<<<<

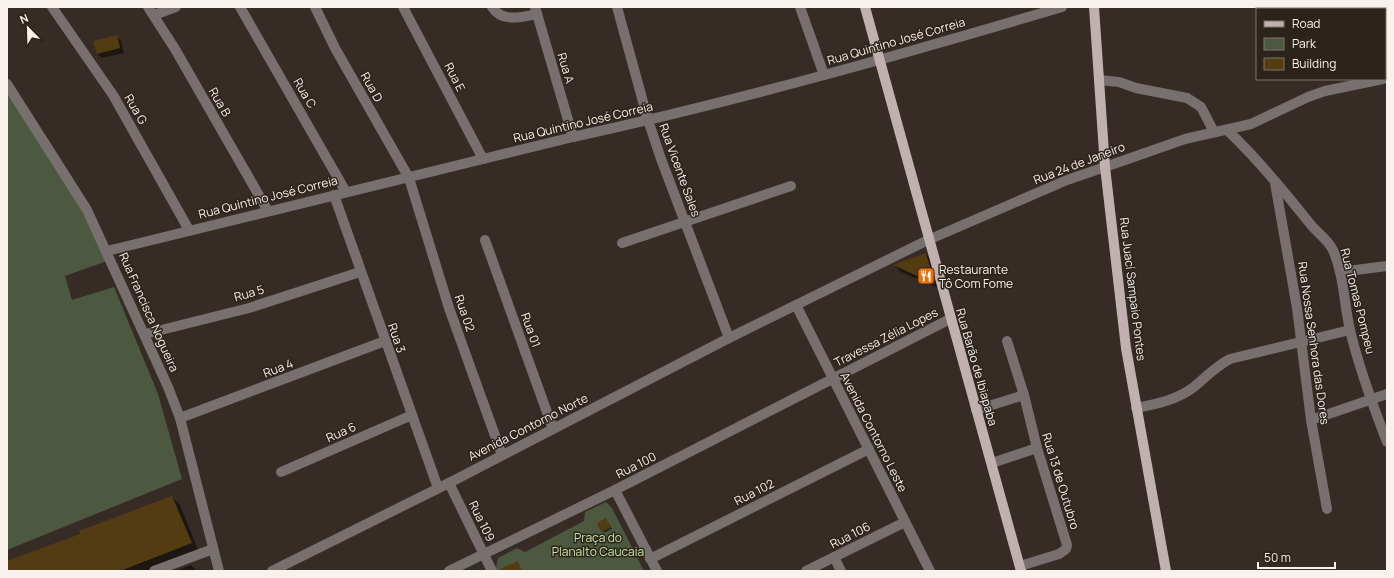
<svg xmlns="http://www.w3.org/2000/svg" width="1394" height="578" viewBox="0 0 1394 578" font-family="Manrope,sans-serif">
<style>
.green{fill:#4d5840}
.shadow{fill:#0007}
.building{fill:#533c12}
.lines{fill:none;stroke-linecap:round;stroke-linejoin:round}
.minor{stroke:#77706f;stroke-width:10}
.primary{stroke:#c0b1b0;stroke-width:10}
.labels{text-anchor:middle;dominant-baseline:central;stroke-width:3;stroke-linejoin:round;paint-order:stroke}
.street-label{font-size:12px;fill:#f8f1ec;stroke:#2c231b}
.poi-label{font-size:12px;fill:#f8f1ec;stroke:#2c231b;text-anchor:start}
.park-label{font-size:12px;fill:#c7e6a2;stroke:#2c231b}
</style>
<rect width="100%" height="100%" fill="#362c25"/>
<g class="green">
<path d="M 7,90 C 44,145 80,201 107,261 L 65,276 L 72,300 L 114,287 L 158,394 L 182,479 L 7,550 Z"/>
<path d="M 606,502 L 612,508 L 644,571 L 497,571 L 496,568 L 498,558 L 517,548 L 525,552 L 584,521 L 585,512 Z"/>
</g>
<g class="shadow">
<path d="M 116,36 L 121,41 L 124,53 L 102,58 L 97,54 Z"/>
<path d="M 926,254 L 933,261 L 941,289 L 901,272 L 895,266 Z"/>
<path d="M 172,497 L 180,505 L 199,552 L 147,571 L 7,571 L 7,562 L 81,535 Z"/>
<path d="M 608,522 L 612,529 L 604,533 L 602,531 Z"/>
<path d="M 191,565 L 197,571 L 176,571 Z"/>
</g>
<g class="building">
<path d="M 117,35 L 120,48 L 97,54 L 93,41 Z"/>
<path d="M 926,253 L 935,284 L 893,265 Z"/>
<path d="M 172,496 L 192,543 L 120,571 L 7,571 L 7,561 L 80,534 L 79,531 Z"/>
<path d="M 606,518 L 611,527 L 601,532 L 597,523 Z"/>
<path d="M 518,561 L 522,571 L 498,571 L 498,570 Z"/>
</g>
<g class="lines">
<g class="minor">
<path d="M 52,7 L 113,95 L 189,230"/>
<path d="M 148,7 L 175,49 L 268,211"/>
<path d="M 240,7 L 346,192"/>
<path d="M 315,7 L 335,48 L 409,178 L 449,308 L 502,455"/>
<path d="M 403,7 L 483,159"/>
<path d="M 492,7 C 502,23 522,17 537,14"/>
<path d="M 535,7 L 573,137"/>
<path d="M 617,7 L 648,120 L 661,159 L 729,338"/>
<path d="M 800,7 L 824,75"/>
<path d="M 154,15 L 176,7"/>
<path d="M 1099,80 L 1119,82 L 1136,88 L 1187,98 L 1201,107 L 1214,132"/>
<path d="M 7,84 L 87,210 L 168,387 L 180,418 L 219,571"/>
<path d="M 1227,130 C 1258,159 1285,192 1311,225 C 1319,234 1328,240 1333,250 C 1344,275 1344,304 1350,330 C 1359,368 1373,406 1387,442"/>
<path d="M 1275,183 L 1297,308 L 1311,420 L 1327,509"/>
<path d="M 334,195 L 438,488"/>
<path d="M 485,240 L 553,429"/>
<path d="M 622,243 L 791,186"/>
<path d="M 107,251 L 573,137 C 738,101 900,55 1062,7"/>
<path d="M 1340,272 L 1387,266"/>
<path d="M 796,305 L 930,571"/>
<path d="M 145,334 L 249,308 L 360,272"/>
<path d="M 1007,341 L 1024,395 L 1037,448 L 1067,545 L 1066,549 L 1059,554 L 1020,566"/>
<path d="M 1136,408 C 1156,404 1177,400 1194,387 C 1206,377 1216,366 1230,359 L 1350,330"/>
<path d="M 976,410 L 1024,395"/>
<path d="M 180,418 L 385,341"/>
<path d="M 1311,420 L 1387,394"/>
<path d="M 992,463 L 1037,448"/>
<path d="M 281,472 L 412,415"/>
<path d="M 449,483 L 492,571"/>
<path d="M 615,490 L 657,571"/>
<path d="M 834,557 L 841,571"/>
<path d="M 650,559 L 869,449"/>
<path d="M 154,571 L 213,549"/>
<path d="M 272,571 L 449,483 L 729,338 L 928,240 L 1067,180 L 1105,167 L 1185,139 L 1251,124 L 1308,97 L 1325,91 L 1383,79"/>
<path d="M 449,571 L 615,490 L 950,319"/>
<path d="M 806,571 L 905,522"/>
</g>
<g class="primary">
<path d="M 865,7 L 1021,571"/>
<path d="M 1094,7 L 1105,167 L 1126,348 L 1166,571"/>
</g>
</g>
<defs>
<g id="restaurant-square" transform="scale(0.9)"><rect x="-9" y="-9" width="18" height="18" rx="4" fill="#e8710a" stroke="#2c231b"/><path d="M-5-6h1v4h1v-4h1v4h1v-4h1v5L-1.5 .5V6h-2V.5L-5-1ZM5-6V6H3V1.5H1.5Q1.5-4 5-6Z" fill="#fff"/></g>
</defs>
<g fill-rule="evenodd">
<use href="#restaurant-square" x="926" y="276"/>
</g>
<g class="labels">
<g class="street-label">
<text transform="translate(896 41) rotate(-16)">Rua Quintino José Correia</text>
<text transform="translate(566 68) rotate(74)">Rua A</text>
<text transform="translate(455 77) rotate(63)">Rua E</text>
<text transform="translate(372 87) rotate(61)">Rua D</text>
<text transform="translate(305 93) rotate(60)">Rua C</text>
<text transform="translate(220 102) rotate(60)">Rua B</text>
<text transform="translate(136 109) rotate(60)">Rua G</text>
<text transform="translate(583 122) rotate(-13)">Rua Quintino José Correia</text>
<text transform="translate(1079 163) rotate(-21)">Rua 24 de Janeiro</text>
<text transform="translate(680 170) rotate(70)">Rua Vicente Sales</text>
<text transform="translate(268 197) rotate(-14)">Rua Quintino José Correia</text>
<text transform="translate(1133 289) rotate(83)">Rua Juací Sampaio Pontes</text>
<text transform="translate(249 293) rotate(-16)">Rua 5</text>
<text transform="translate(1358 301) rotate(76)">Rua Tomas Pompeu</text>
<text transform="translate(149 312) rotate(66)">Rua Francisca Nogueira</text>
<text transform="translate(465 313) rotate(71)">Rua 02</text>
<text transform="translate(531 330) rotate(70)">Rua 01</text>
<text transform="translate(886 337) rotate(-27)">Travessa Zélia Lopes</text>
<text transform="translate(397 338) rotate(71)">Rua 3</text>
<text transform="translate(1314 343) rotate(82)">Rua Nossa Senhora das Dores</text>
<text transform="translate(977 367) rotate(74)">Rua Barão de Ibiapaba</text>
<text transform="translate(278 368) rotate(-21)">Rua 4</text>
<text transform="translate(528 427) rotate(-27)">Avenida Contorno Norte</text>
<text transform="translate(341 432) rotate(-24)">Rua 6</text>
<text transform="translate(874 432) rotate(63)">Avenida Contorno Leste</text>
<text transform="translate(636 465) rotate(-27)">Rua 100</text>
<text transform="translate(1061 481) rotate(73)">Rua 13 de Outubro</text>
<text transform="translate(754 492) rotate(-27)">Rua 102</text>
<text transform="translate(482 521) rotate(64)">Rua 109</text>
<text transform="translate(850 535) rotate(-27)">Rua 106</text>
</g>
<g class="poi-label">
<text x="939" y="269">Restaurante<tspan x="939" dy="14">Tô Com Fome</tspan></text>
</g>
<g class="park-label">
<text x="598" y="537">Praça do<tspan x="598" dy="14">Planalto Caucaia</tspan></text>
</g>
</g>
<rect width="1394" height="578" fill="none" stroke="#f8f1ec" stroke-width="16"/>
<rect x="1256" y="8" width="130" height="72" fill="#2c231b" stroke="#7e756f"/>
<rect x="1264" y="21" width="20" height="6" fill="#c0b1b0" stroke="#7e756f"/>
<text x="1292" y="28" font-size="12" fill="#f8f1ec">Road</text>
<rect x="1264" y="38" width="20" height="12" fill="#4d5840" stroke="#7e756f"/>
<text x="1292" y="48" font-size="12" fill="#f8f1ec">Park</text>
<rect x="1264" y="58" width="20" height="12" fill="#533c12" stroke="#7e756f"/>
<text x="1292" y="68" font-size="12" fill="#f8f1ec">Building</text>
<g transform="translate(28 28) rotate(337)" stroke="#2c231b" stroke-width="3" paint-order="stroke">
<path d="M0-3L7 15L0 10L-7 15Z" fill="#f8f1ec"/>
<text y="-6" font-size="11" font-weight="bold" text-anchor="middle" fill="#f8f1ec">N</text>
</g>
<path d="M1258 562v6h77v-6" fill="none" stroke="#f8f1ec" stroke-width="2"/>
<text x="1264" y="562" font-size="12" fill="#f8f1ec" stroke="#2c231b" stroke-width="3" paint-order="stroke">50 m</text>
</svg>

>>>>

Count every line of the material above that holds the string "lines", then state only the total.

▶ [Task solution] 2